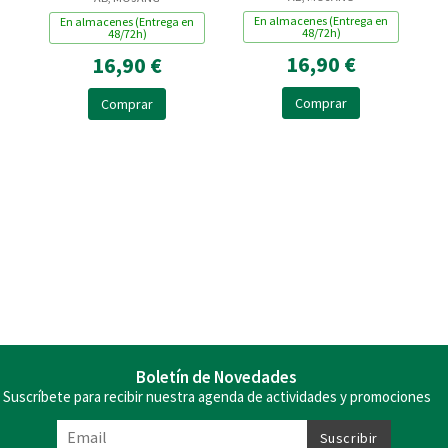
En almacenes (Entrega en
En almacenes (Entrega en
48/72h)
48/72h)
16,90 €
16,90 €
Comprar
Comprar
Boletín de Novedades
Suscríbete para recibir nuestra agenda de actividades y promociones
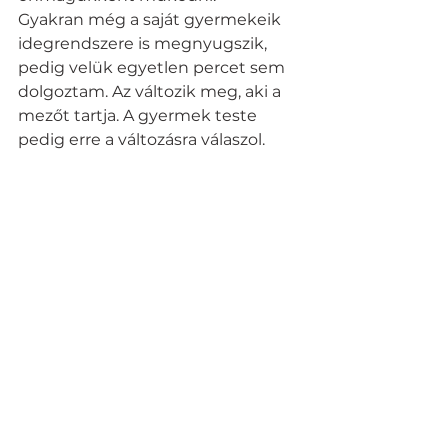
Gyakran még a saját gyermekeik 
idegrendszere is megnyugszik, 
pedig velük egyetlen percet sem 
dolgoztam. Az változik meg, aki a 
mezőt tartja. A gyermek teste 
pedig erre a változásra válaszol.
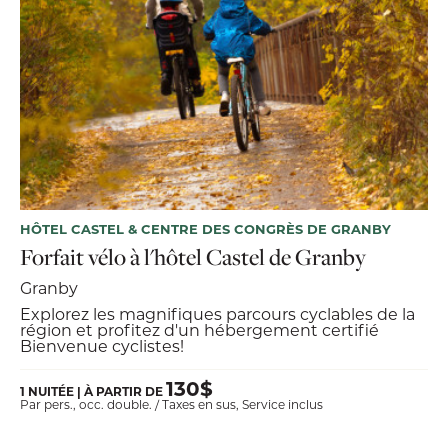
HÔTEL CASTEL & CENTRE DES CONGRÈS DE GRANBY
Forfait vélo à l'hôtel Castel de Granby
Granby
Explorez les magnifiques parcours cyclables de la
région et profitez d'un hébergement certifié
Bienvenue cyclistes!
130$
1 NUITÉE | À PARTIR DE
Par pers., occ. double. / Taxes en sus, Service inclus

------------

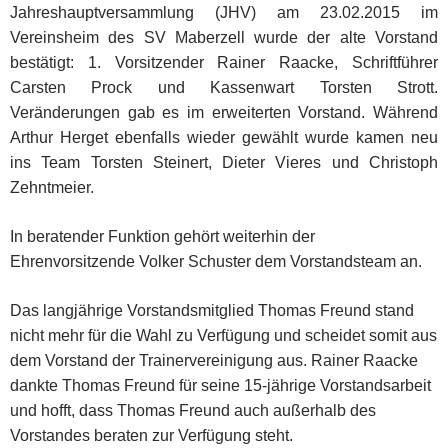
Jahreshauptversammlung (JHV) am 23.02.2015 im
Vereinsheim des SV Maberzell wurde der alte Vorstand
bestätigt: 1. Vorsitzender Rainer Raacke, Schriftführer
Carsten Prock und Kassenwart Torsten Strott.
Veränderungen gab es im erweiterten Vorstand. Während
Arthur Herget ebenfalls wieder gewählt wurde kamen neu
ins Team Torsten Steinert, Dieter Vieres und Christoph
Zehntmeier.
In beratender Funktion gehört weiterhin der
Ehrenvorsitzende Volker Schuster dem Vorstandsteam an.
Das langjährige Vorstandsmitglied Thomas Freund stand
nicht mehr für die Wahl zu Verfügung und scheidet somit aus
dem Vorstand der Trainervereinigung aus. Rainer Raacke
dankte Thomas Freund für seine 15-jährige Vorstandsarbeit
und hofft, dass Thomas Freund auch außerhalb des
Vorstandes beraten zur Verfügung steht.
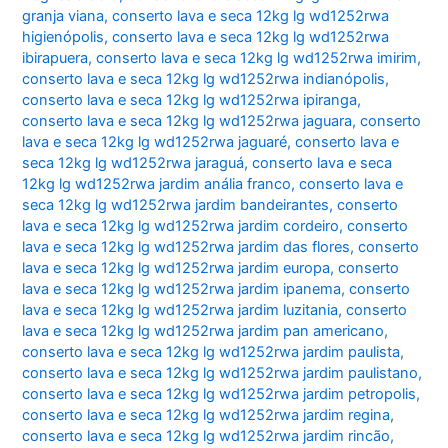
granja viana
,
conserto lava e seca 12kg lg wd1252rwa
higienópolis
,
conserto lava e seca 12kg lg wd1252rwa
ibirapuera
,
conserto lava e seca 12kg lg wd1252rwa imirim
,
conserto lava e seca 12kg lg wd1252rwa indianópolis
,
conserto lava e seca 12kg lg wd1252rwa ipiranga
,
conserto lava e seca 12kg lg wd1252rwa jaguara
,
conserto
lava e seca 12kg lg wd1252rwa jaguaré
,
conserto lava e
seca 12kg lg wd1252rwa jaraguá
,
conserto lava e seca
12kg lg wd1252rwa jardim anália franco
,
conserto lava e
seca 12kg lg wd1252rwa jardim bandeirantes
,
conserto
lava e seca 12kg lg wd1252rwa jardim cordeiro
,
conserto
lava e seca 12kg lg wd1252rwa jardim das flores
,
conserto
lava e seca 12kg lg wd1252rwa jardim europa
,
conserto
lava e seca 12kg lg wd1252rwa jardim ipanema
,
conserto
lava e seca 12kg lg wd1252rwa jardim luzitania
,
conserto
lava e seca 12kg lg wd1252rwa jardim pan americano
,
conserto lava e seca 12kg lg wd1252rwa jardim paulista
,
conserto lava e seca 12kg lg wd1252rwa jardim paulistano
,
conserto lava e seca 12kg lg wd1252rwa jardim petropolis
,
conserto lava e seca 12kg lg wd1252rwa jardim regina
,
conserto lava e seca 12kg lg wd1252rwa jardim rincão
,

------------

- [Activity] Wherever "Raacke" appears in the listing, report the line it is on.

- [Expected answer]
bestätigt: 1. Vorsitzender Rainer Raacke, Schriftführer
dem Vorstand der Trainervereinigung aus. Rainer Raacke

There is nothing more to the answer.